DE de (1K)   GB en (1K)   F fr (1K)

History - 5. Bartholomew's Day

1. How the Huguenots got their name
2. Summary of their history from Calvin to the Great Elector of Brandenburg
3. The Huguenots in France - the French Reformation
4. The French Reformer John Calvin
5. The Massacre of St. Bartholomew's Day - the first pogrom in modern times
6. From the Edict of Nantes 1598 to the Edict of Fontainebleau 1685
7. The Flight of the Huguenots
8. Maps

The first pogrom in modern times

Bartholomew's Day - Copper engraving: Jan Luyken
Bartholomew's Day
Copper engraving: Jan Luyken

It was in France of all places, a country economically and culturally to the fore in Europe, that the first pogrom in modern times took place.

In the morning of 24th August 1572 the bells of the Paris church Saint-Germain l'Auxerrois called the citizens to participate in a blood bath. Around 2000 Huguenots were brutally murdered in their houses and in the streets of the capital. In the following weeks about 10.000 more were murdered in other French towns.

The perpetrators were the soldiers of Duke Henry I of Guise (1550-1588), known as "le balafré" (scarface), Parisian troops and the discontented Catholic proletariat. It was disagreement on foreign policy that led to the massacre.

The Edict St Germain

In August 1570 the Edict of St German ended the third War of Religion. The marriage of the Protestant leader Henry of Navarra (1553-1610) to Marguerite of Valon (1553-1615), the daughter of Catherine of Medici (1519-1589) was intended to bring peace to the two rival parties.

Many Huguenot nobles came to Paris to attend the royal wedding.

Abortive attempt on the life of the Huguenot leader

Gaspard de Coligny
Gaspard de Coligny

Admiral Gaspard de Coligny, the leader of the Huguenots, had won the foncidence of the weak young King Charles IX (1150-1574). For the Catholics Coligny had become too powerful.

When it looked as if he had persuaded the King to send an auxiliary force to the Netherlands to support the Dutch rebels in their struggle against the Catholic Philip II of Spain, the Catholics hired an assassin to kill the Admiral.

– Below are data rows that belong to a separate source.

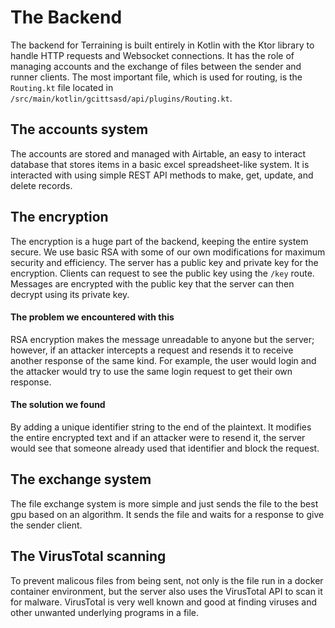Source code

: # The Backend
The backend for Terraining is built entirely in Kotlin with the Ktor library to handle HTTP requests and Websocket connections. It has the role of managing accounts and the exchange of files between the sender and runner clients. The most important file, which is used for routing, is the `Routing.kt` file located in `/src/main/kotlin/gcittsasd/api/plugins/Routing.kt`.

## The accounts system
The accounts are stored and managed with Airtable, an easy to interact database that stores items in a basic excel spreadsheet-like system. It is interacted with using simple REST API methods to make, get, update, and delete records.

## The encryption
The encryption is a huge part of the backend, keeping the entire system secure. We use basic RSA with some of our own modifications for maximum security and efficiency. The server has a public key and private key for the encryption. Clients can request to see the public key using the `/key` route. Messages are encrypted with the public key that the server can then decrypt using its private key.
#### The problem we encountered with this
RSA encryption makes the message unreadable to anyone but the server; however, if an attacker intercepts a request and resends it to receive another response of the same kind. For example, the user would login and the attacker would try to use the same login request to get their own response.
#### The solution we found
By adding a unique identifier string to the end of the plaintext. It modifies the entire encrypted text and if an attacker were to resend it, the server would see that someone already used that identifier and block the request.

## The exchange system
The file exchange system is more simple and just sends the file to the best gpu based on an algorithm. It sends the file and waits for a response to give the sender client.

## The VirusTotal scanning
To prevent malicous files from being sent, not only is the file run in a docker container environment, but the server also uses the VirusTotal API to scan it for malware. VirusTotal is very well known and good at finding viruses and other unwanted underlying programs in a file.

But the shots fired on August 22nd 1572 only injured Coligny. Religious tension in the capital was now at boiling point. Fearing a Huguenot reprisal, the royal council decided to murder the Huguenot leaders in a preemptive strike in the early hours of August 24th 1572.

The massacre begins

Coligny's head is brought to Catherine of Medici
Coligny's head is brought to Catherine of Medici

The troops led by Henry, Duke of Guise, first murdered Coligny in his house in the Rue de Rivoli. He was beheaded and flung onto the street.

The sound of the bells of St Germain l'Auxerrois then sparked off an explosion of popular violence. 2000 Protestants were brutally murdered.

Henry of Navarra and Henry of Cordé (1552-1588), both princes of the blood, were spared.

Those responsible either swagger or keep silent about the massacre

On 26th August 1572 Charles IX claimed responsibility for the murders. The real perpetrators were Catholic Spain, the Duke of Guise (1150-1588) and the Catholic Church which silently approved.

Pope Gregory VIII (1502-1585) even had a victory medal struck in Rome. It bore the inscription (Ugonottorum Strages 1572). He also comissioned a fresco consisting of three parts from the Renaissance painter Giorgio Vasari (1511-1574) which can still be seen today in the Sala Regia. These images of horror celebrate the triumph of the so-called just cause.

Massacres followed in other towns in Orléans, Meaux, Bourges, Albi and Rouen in SEptember, in Toulouse, Gaillac and Bordeaux in October. For this reason the Frensch historian Jules Michelet rightly points out, that the St Bartholomew massacre was not a day, but a season.

Political effects of the massacre

Henry III
Henry III

The political effects were to the detriment of the perpetrators. The whole of Europe was horrified by such brutality. The Protestant countries were readier than ever to send troops and material to the aid of the Huguenots.

Just four years later Henry III, the successor of Charles IX, was forced to officially express his disapproval of the events in Paris, while the Huguenots now grasped how vulnerable they were, and set about improving their organisation to be better prepared for a further outbreak of violence.

Henry of Navarra, who had been brought up in the Reformed faith, was their leader. When Henry III was assassinated in 1589 Henry of Navarra was next in the line to the throne.

Only his religion stood in his way. Thinking that Paris was worth a mass he adjured his Protestant faith and converted to Catholicism. With the Edict of Nantes (1598) he granted his former fellow Protestants freedom of Conscience and limited toleration.